Feature: Media: Game On

Heavyweight 610 WIP and upstart 97.5 The Fanatic are waging a furious battle for the city’s obsessed sports-radio listeners, but the real action is going on off the air. Here, the behind-the-scenes story of how Angelo threatened to walk, what staffers honestly think about Eskin, and, for the first time, what really happened the day Mikey Miss took a swing at his producer

Missanelli foresaw something bad awaiting him at Brownie’s that day. What no one could have imagined was that his firing would turn a struggling wannabe into a threat, and spark a first for sports-talk radio in this town and for WIP — a bona fide ratings war. “Mike was the perfect hire,” says national radio analyst Bob Snyder. “WIP has a formidable contender. This is a battle.”
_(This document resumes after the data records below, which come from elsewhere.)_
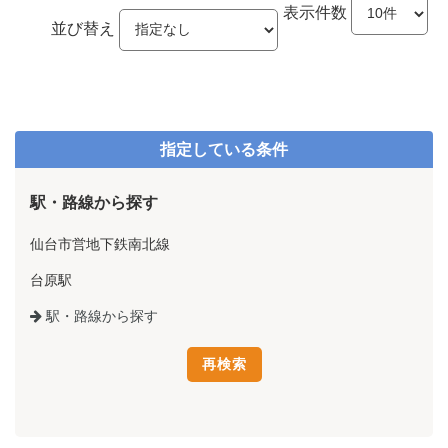
表示件数
並び替え
指定している条件
駅・路線から探す
仙台市営地下鉄南北線
台原駅
駅・路線から探す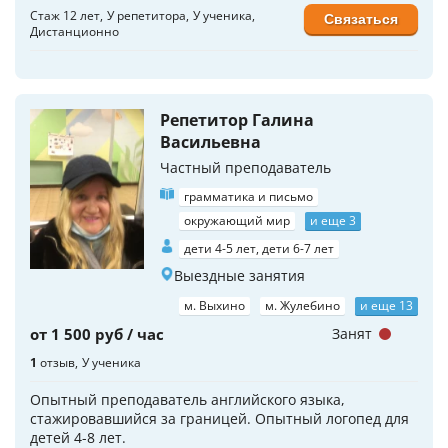
Стаж 12 лет
У репетитора
У ученика
Связаться
Дистанционно
Репетитор Галина
Васильевна
Частный преподаватель
грамматика и письмо
окружающий мир
и еще 3
дети 4-5 лет, дети 6-7 лет
Выездные занятия
м. Выхино
м. Жулебино
и еще 13
от 1 500 руб / час
Занят
1
отзыв
У ученика
Опытный преподаватель английского языка,
стажировавшийся за границей. Опытный логопед для
детей 4-8 лет.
TO BE FAIR, the battle between WIP and ESPN Radio, now called The Fanatic, is more David and Goliath than Rumble in the Jungle. As recently as January 2009, The Fanatic was so far down the ratings ladder, it was barely beating a station playing “Spanish tropical.” Over at WIP, audience devotion runs so deep that on one of the first sunny, snow-free Saturdays this past brutal winter, a few hundred fans opted to stay indoors, packing Chickie’s & Pete’s in South Philly to watch the station’s hosts in ’IP’s annual Great Eagles Debate. Like KYW Newsradio 1060, WIP has been so dominant for so long, it’s hard to imagine an alternative. But many of WIP’s hosts have been with the station for at least a decade and are north of 50 years old. And for some listeners, their act has grown stale.
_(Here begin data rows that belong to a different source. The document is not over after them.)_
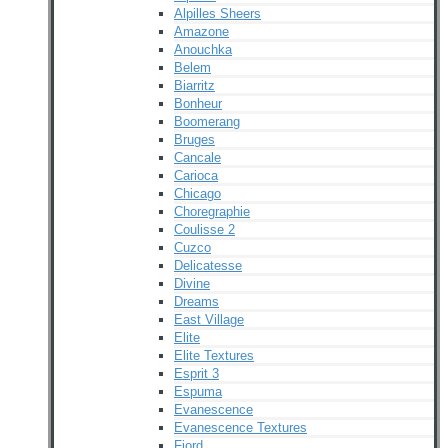
Alpilles Sheers
Amazone
Anouchka
Belem
Biarritz
Bonheur
Boomerang
Bruges
Cancale
Carioca
Chicago
Choregraphie
Coulisse 2
Cuzco
Delicatesse
Divine
Dreams
East Village
Elite
Elite Textures
Esprit 3
Espuma
Evanescence
Evanescence Textures
Fjord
Enter The Fanatic’s younger, hipper brand of sports chatter, simulcast on both 950 AM and, since October, on 97.5 FM. Many of its hosts are under 40, and its FM portal is attracting listeners who probably don’t know AM radio exists. The callers sound like college kids, not guys who swear Norm Van Brocklin is the greatest Iggles quarterback because they saw him play. And the difference between FM and AM is like watching Avatar in IMAX 3D and on a VHS tape on your grandma’s tube television.

After the Great Eagles Debate, I asked WIP program director Andy Bloom about his competition. He spent the next 30 minutes explaining just how meaningless The Fanatic is. Regarding his competitor’s increased ratings among men in the ages-18-to-49 demographic, Bloom said, “Men 25 to 54 is all I care about. That’s what I get a bonus for.”
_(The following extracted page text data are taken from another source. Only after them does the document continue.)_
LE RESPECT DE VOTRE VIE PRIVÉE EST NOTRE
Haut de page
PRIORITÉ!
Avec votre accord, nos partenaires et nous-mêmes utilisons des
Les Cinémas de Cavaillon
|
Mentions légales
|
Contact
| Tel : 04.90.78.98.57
When I mentioned that Missanelli bested WIP’s Howard Eskin among men 25 to 54 after just one year on the air, Bloom’s voice rose like one of his callers raging against the Dallas Cowboys. “Good for them,” he said. “Crow all you want. You’re not affecting us in the least. Mike Missanelli, God bless you. You have no impact. … Go punch another producer. That’s the most interesting thing he’s done.”

Weeks later, Bloom had second thoughts about cooperating for this story. I’d asked if I could spend a day at the station, hanging out with Cataldi’s crew in the morning and staying through Eskin’s afternoon-drive shift with his new co-host, ex-Eagle Ike Reese. “I think I’ve said enough,” Bloom wrote in an e-mail after canceling my visit. Later that day, I heard from him again. “I’ve explained myself all too well,” he wrote. I never got the chance to ask why he’s so intent on dismissing WIP’s new rival, or so seemingly angry about Missanelli. Bloom joined WIP after the Brownie’s incident, and he and Missanelli have never met. All I’m left with is Bloom’s parting shot from our discussion regarding Mikey Miss, his “meaningless” non-competitor across the dial: “He’s a first-rate scumbag.”